Private trading venues such as dark pools made up 37 percent of total U.S. equity volume this year, according to data compiled by Bloomberg. The degree of off-exchange trading has drawn rebukes from both Nasdaq OMX Group Inc. and Intercontinental Exchange Inc.’s New York Stock Exchange, who say it hurts the market’s ability to price companies.
They haven’t been alone in their protests. Michael Lewis’s “Flash Boys” painted a portrait of markets rigged by insiders with advanced computers. In an April interview with Bloomberg Television, Lewis reiterated that the deck is stacked against individuals, though not just by trading firms.
Blaming high-frequency traders is “like blaming the lion for eating the antelope,” Lewis said. “They are wired that way. The system is screwed up.”
Lewis’s book and Schneiderman’s complaint have the potential to confirm people’s worst fears, Randy Frederick, Austin, Texas-based managing director of trading and derivatives at Charles Schwab Corp., said in a phone interview. The firm oversees about $2.4 trillion in client assets.

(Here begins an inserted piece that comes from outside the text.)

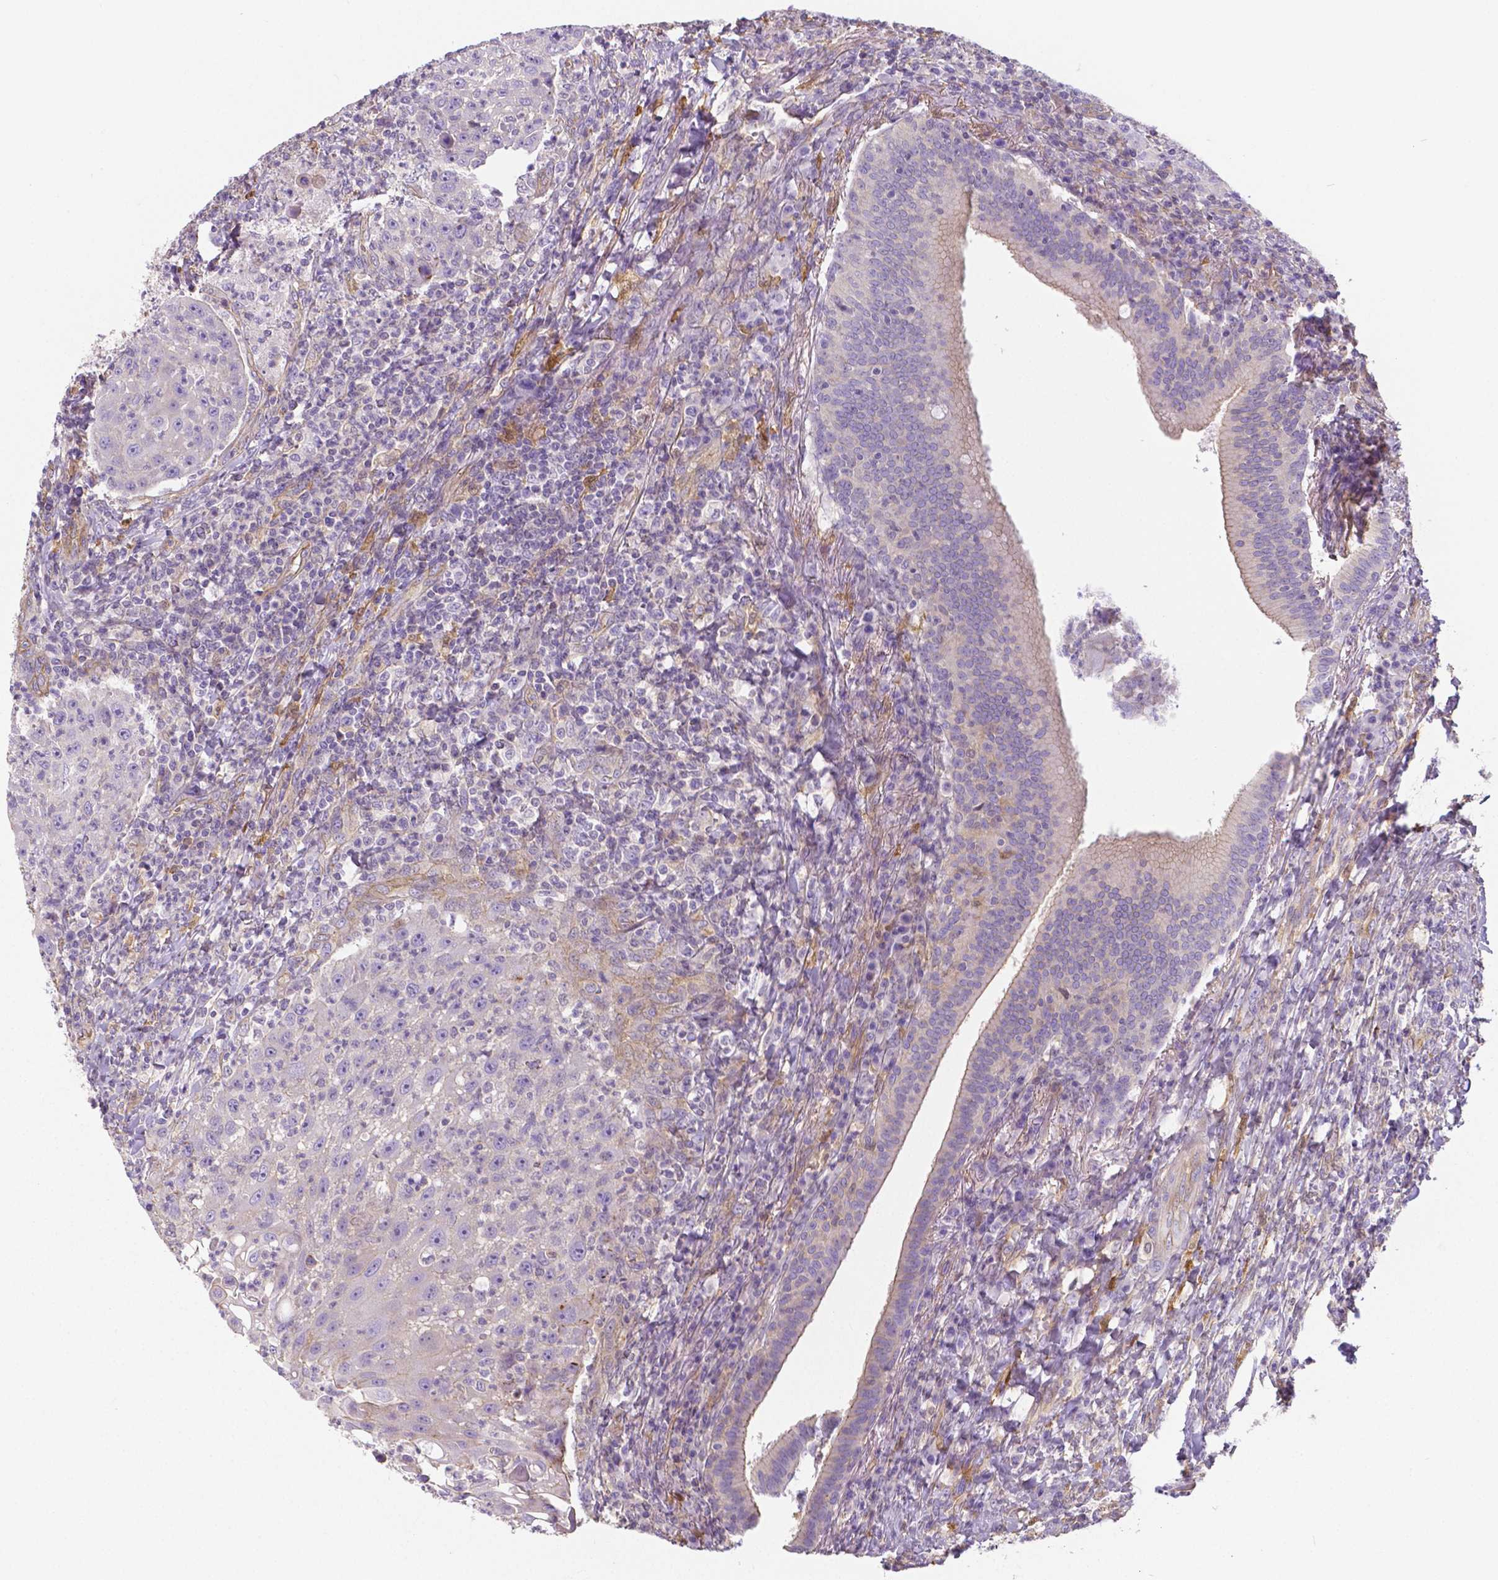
{"staining": {"intensity": "weak", "quantity": "<25%", "location": "cytoplasmic/membranous"}, "tissue": "head and neck cancer", "cell_type": "Tumor cells", "image_type": "cancer", "snomed": [{"axis": "morphology", "description": "Squamous cell carcinoma, NOS"}, {"axis": "topography", "description": "Head-Neck"}], "caption": "IHC image of neoplastic tissue: human head and neck cancer (squamous cell carcinoma) stained with DAB (3,3'-diaminobenzidine) exhibits no significant protein positivity in tumor cells.", "gene": "CRMP1", "patient": {"sex": "male", "age": 69}}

“I don’t know that the typical investor knows what of his or her money is going to dark pools, but headlines about investigations could reveal to investors what they thought was suspicious already,” he said. “This is all spawned by the Lewis book, and as the investigations into these dark pools get going, I think it’s the first of many.”
Barclays actions shouldn’t be seen as representative of Wall Street, Schneiderman told Bloomberg Television’s Trish Regan yesterday.
“This is a pretty flamboyant example of out-and-out fraud against your investors,” he said. “We don’t believe that’s happening across the board.”
Schneiderman’s actions don’t amount to an indictment of dark pools and alternative trading systems, said Justin Schack, partner and managing director for market structure analysis at Rosenblatt Securities Inc.
“Keep in mind the context of what an ATS is, and how it’s different from an exchange,” he said by phone. “The very nature of operating an ATS is that you can discriminate and give people preferential treatment. That doesn’t mean you can misrepresent or lie about what you’re doing.”
The Barclays suit could help U.S. stock exchanges, said Kevin McPartland, head of market structure and research at Greenwich Associates in Stamford, Connecticut. Unlike dark pools, bids and offers for shares are visible on exchanges, which are required to accept all market participants.
“There’s a push across all of the markets for transparency,” he said by phone. “Exchanges are looked upon as the most transparent of execution venues. Whether this is all perception or reality, either way, it should benefit them.”
ICE’s shares rose 0.7 percent to $189.25 yesterday as the NYSE was picked to host the initial public offering of Alibaba Group Holding Ltd. Nasdaq OMX climbed 1.3 percent to $38.02.
Dark pools have been opening up and could face more reporting requirements. The Financial Industry Regulatory Authority just started reporting trade data for alternative trading systems. Many operators have for the first time made their regulatory filings public. Securities and Exchange Commission Chairman Mary Jo White proposed rules on June 5 that would make dark pools reveal more details about how they work.
Allegations of wrongdoing are unlikely to help lure investors back into equities. After embracing stocks last year for the first time since the bull market began, individuals are showing signs of reverting to the skepticism that led them to pull more than $400 billion from mutual funds from 2009 through 2012. They pulled money out of U.S. equity funds for an eighth consecutive week, the Investment Company Institute reported on June 25, plowing $20 billion into bonds.
“People want to avoid the exchanges because of ‘too much information leakage,’ they want to avoid dark pools now because there could be bad routing practices, they want to avoid internalization,” said Larry Tabb, CEO of Tabb Group LLC. “So the question then becomes, where is there left to trade?”